Based on an article by Heather Hancock.
In describing victims of the Holocaust who were trapped and tortured in concentration camps, many different eyewitnesses use similar images and language. Words such as shadows, ghostly, shapeless, withering, grey become the common vocabulary to characterize them. Victims dressed in tattered, ill fitting, pajama-like uniforms, barely recognizable as human beings.
It is this theme that Joël Bonk explores in his three-piece work Disposable People.
To create these works the artist configured disposable trash bags, copied them with a copy machine, and then transferred them with paint thinner onto paper. He set them away for some time, forgetting their existence. Months passed before he discovered them again. This time, when the artist looked at his once disregarded pages, human forms began to emerge. With each look their presence became more visible. He knew the work was incomplete and set about imbuing his new vision onto the paper with strong, black ink, giving definition to these people he now could see.
These works appear like an x-ray, penetrating surface material to show what lies hidden beneath. Just as x-rays are used to diagnose the cause of illness and expose that which is unseen, in the same way Disposable People suggests the sickness and evil of spiritual blindness and its resulting impact, a literal inability to recognize another human being.
Again and again Scripture reminds us that the way we see, perceive and therefore value is not the way God sees, perceives and values. Things are not as they appear. We desperately need transformed vision, x-ray vision. Disposable People invites us to see through and beyond what we routinely dispose of, so that we might behold the image of God buried beneath.

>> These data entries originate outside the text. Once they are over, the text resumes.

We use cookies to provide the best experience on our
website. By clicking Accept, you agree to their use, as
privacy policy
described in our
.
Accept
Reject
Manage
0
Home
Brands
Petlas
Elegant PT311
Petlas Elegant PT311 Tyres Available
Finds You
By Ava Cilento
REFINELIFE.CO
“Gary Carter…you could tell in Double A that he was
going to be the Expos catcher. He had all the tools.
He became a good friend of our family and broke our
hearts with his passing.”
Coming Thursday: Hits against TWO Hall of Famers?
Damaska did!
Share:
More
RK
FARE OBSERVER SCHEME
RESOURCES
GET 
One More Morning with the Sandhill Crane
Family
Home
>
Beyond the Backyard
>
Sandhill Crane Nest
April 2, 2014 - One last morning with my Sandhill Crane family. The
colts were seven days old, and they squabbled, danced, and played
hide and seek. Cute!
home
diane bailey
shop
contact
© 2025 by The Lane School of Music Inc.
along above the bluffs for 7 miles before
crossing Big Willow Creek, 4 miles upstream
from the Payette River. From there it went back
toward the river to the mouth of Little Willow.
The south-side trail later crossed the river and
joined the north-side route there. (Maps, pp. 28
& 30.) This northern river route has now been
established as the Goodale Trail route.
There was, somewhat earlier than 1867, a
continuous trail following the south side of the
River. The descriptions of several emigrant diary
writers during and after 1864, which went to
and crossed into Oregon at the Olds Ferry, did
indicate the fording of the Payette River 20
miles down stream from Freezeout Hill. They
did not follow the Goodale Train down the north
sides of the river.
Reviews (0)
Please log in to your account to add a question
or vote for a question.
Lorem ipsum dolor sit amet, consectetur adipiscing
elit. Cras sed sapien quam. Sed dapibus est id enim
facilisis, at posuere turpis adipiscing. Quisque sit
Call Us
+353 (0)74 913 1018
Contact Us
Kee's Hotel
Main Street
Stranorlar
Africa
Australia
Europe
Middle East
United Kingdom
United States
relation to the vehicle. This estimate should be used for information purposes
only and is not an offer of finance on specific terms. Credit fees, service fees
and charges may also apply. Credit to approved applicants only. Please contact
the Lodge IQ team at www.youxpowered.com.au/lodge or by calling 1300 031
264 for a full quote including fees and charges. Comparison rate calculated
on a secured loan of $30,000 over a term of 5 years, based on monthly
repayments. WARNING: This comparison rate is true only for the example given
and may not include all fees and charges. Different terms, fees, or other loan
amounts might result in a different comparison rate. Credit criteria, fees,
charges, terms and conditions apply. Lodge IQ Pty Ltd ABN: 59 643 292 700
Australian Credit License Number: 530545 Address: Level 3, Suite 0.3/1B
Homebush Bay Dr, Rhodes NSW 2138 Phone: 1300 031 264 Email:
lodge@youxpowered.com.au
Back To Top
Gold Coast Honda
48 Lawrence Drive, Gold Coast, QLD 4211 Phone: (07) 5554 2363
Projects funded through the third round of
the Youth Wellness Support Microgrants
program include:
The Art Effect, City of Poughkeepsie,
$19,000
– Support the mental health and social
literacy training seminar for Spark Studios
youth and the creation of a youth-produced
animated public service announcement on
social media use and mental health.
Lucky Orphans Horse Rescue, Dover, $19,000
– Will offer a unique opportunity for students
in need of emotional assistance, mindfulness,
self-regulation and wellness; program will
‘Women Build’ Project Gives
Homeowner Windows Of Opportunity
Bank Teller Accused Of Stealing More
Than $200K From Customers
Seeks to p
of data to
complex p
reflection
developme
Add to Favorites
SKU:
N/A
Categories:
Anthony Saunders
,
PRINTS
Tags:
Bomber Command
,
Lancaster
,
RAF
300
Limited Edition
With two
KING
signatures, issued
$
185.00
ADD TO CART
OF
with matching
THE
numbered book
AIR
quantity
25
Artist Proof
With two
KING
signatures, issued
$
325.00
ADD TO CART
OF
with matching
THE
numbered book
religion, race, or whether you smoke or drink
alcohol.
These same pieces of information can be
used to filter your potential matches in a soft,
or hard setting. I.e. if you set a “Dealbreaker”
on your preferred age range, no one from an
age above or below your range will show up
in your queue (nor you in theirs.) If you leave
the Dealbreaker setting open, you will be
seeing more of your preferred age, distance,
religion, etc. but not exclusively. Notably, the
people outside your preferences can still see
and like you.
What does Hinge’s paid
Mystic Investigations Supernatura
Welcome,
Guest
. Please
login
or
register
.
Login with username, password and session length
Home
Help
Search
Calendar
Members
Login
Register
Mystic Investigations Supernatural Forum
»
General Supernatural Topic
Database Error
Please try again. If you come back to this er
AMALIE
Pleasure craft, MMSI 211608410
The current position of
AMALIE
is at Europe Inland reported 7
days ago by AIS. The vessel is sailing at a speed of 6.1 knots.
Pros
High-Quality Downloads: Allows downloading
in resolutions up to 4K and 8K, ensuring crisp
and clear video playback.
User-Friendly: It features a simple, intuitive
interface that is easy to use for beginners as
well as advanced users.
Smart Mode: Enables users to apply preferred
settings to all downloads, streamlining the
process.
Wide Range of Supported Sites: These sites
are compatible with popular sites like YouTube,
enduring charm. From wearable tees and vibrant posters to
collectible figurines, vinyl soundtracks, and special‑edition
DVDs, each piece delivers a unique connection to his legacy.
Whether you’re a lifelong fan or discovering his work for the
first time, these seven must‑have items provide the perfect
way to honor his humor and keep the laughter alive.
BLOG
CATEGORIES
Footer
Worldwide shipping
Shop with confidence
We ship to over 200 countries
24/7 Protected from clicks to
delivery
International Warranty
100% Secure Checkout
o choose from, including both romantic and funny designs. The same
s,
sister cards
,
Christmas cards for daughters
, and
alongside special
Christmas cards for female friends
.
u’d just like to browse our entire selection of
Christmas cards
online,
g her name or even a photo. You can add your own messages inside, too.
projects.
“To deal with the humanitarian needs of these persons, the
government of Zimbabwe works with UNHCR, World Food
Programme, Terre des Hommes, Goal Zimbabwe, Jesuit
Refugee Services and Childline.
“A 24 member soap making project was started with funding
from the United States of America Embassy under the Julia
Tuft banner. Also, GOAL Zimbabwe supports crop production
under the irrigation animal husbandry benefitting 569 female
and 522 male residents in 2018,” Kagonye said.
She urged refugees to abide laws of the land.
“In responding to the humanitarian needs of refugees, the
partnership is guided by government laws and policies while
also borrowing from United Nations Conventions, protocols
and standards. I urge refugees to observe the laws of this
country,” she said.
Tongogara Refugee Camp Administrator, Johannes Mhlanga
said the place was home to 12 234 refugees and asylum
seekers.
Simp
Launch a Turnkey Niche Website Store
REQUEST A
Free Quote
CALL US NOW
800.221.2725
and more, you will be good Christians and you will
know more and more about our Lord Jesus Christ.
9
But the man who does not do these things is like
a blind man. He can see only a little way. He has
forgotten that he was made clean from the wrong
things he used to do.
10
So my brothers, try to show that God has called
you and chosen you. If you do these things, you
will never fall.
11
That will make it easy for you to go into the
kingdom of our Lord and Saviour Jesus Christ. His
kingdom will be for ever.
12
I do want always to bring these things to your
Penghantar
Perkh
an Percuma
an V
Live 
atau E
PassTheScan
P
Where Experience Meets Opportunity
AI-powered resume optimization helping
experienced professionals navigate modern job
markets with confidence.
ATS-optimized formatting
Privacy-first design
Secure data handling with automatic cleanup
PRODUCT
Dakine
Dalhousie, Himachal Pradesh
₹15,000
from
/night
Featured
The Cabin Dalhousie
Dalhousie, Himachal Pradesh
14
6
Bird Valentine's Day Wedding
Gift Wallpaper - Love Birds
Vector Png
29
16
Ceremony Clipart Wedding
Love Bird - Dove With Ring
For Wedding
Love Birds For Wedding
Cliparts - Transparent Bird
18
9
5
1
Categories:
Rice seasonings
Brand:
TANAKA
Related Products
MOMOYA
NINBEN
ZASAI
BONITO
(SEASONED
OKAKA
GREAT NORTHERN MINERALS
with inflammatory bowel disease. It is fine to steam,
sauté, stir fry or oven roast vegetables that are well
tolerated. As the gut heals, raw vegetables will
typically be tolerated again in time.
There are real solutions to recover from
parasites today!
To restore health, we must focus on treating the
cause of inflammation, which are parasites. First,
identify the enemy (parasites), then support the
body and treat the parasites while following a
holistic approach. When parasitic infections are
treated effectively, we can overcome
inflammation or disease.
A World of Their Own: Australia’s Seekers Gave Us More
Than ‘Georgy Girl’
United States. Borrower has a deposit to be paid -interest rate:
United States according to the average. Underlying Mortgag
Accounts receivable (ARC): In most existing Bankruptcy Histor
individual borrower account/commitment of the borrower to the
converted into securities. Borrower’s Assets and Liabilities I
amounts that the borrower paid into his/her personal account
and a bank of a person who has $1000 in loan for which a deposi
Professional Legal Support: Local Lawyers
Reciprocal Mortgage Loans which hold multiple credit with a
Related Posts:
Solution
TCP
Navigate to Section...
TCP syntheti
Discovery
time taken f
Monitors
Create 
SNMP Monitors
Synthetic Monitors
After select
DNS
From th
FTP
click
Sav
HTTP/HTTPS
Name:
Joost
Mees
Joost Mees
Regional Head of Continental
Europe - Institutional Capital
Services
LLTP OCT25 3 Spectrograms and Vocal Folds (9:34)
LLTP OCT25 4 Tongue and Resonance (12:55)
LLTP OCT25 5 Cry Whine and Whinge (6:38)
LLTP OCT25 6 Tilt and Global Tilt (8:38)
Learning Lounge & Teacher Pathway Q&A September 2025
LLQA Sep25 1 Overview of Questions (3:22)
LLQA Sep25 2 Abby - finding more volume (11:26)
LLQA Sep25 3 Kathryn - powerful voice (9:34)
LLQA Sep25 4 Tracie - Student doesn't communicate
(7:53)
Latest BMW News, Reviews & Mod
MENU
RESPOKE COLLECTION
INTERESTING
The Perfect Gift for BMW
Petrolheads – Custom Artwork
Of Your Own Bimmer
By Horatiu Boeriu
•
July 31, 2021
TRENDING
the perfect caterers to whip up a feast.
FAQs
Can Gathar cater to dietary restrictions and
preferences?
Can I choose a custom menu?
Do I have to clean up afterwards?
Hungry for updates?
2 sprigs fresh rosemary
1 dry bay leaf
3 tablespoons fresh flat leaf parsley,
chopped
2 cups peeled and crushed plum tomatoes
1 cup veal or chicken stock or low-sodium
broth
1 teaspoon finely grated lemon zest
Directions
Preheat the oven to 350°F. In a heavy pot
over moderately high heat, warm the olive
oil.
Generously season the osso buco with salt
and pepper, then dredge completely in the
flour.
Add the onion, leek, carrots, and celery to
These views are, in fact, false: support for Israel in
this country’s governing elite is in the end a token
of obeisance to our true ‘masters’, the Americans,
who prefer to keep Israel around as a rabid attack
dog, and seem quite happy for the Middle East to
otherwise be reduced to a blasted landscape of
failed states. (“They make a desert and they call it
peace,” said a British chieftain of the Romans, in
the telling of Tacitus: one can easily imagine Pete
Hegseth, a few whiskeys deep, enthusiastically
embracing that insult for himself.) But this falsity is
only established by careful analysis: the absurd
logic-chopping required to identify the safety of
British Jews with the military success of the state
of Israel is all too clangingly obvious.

Much of the world continues to mourn the atrocities of the Holocaust, and rightly so. May the stories and accounts never fail to freshly weigh our hearts. Still it may seem convenient to keep grieving humanity’s past sins, while forgetting to actively confront and combat the atrocities, victimization and degradation of human life that unfolds before us presently. The title Joël Bonk has chosen for these works, Disposable People, was inspired by Kevin Bales’ in depth account of the millions trapped in slavery today! His book Disposable People, New Slavery in the Global Economy explores the emergence and atrocities of physical and sexual violence that are inextricably linked to our present-day global economy. The words shadows, ghostly, shapeless, withering are used again, but this time they are describing the children, women and men who are being worked and starved to death in Pakistani brick kilns or the young girls and boys who are raped several times a day in India’s brothels.
As in the process which birthed Joël Bonk’s Disposable People, can we look again and again at those who are hidden beneath the world’s evil and see that our work is incomplete? May we set about imbuing their presence with strong, clear definition in a way that awakens and weighs hearts today.